Les autorités rappellent les bons gestes à adopter
Face à ces fortes températures, les autorités sanitaires rappellent plusieurs recommandations simples afin de limiter les risques liés à la chaleur.
Il est conseillé de garder les volets fermés pendant les heures les plus chaudes de la journée. L’aération du logement doit être privilégiée tôt le matin et en soirée.
Une hydratation régulière reste également indispensable, notamment pour les personnes âgées et les publics les plus fragiles.
Le ventilateur représente une solution économique pour améliorer le confort à domicile. Les climatiseurs peuvent aussi apporter un soulagement lorsqu’ils sont utilisés de manière raisonnable.
Une bonne isolation du logement permet enfin de conserver davantage de fraîcheur à l’intérieur des habitations.
Les régions qui pourraient être les plus touchées
Selon les prévisions actuelles, les régions les plus exposées à cette nouvelle vague de chaleur seraient la Nouvelle-Aquitaine, hors littoral, l’Occitanie, le Centre-Val de Loire, l’Auvergne-Rhône-Alpes ainsi que l’Île-de-France.
Dans ces territoires, les températures pourraient grimper très rapidement. Les pointes les plus élevées, comprises entre 38 et 40 °C, restent envisagées en Nouvelle-Aquitaine et en Occitanie.
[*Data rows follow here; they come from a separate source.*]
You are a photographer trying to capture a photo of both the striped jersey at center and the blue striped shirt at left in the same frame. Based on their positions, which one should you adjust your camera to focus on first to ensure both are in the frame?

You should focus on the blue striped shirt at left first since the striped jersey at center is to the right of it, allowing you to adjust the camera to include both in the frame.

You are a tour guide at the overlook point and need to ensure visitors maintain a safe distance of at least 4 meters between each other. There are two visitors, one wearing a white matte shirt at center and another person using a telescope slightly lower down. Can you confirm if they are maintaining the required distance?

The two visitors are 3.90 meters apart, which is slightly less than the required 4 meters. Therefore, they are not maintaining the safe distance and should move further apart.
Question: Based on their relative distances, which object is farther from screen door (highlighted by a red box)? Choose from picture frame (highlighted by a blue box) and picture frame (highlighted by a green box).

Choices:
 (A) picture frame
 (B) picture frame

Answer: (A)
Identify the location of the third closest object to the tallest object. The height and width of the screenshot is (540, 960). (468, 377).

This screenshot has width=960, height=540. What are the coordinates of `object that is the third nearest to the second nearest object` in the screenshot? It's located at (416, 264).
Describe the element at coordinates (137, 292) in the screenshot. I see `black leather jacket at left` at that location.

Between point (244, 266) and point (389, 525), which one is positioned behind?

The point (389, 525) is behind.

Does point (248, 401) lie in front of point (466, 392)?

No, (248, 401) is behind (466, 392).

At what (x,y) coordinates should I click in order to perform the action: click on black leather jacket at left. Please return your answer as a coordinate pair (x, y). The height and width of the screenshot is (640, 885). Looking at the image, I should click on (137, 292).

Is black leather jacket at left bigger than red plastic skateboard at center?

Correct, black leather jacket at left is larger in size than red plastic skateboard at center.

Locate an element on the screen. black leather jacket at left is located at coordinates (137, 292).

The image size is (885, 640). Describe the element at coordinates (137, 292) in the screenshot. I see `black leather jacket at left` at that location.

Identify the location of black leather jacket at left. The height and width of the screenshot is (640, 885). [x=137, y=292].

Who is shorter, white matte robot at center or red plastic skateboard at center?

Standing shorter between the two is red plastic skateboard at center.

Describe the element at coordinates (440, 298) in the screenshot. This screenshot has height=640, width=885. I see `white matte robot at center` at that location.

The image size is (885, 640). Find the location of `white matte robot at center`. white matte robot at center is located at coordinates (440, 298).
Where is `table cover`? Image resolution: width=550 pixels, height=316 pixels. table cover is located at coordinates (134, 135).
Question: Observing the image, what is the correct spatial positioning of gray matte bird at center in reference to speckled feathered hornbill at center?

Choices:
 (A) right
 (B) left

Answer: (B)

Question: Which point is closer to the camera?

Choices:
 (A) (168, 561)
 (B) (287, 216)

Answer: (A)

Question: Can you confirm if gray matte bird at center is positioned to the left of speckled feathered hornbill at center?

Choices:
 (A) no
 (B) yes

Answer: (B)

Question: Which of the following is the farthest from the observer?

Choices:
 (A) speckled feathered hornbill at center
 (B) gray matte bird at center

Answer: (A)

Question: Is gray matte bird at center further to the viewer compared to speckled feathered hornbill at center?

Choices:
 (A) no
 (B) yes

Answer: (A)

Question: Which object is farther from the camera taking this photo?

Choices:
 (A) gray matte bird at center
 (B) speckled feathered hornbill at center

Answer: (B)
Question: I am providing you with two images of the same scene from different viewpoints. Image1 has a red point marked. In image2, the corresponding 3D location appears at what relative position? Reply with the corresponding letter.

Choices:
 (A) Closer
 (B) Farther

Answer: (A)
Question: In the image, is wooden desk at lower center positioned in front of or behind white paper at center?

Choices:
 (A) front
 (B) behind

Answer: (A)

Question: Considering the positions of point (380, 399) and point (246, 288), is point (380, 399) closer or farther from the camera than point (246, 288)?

En Île-de-France, le pic de chaleur pourrait intervenir autour du 30 juillet, avec des températures pouvant approcher les 40 °C selon certains scénarios.
À l’inverse, les côtes de la Manche, les Hauts-de-France, les Pays de la Loire ainsi que le littoral méditerranéen, de Marseille à Perpignan, devraient conserver des conditions plus modérées grâce à l’influence de l’air marin.
Les maximales y resteraient proches de 31 à 32 °C.
Les prochaines actualisations de Météo-France permettront de préciser l’évolution de la situation région par région et de confirmer, ou non, l’installation de cette nouvelle vague de chaleur.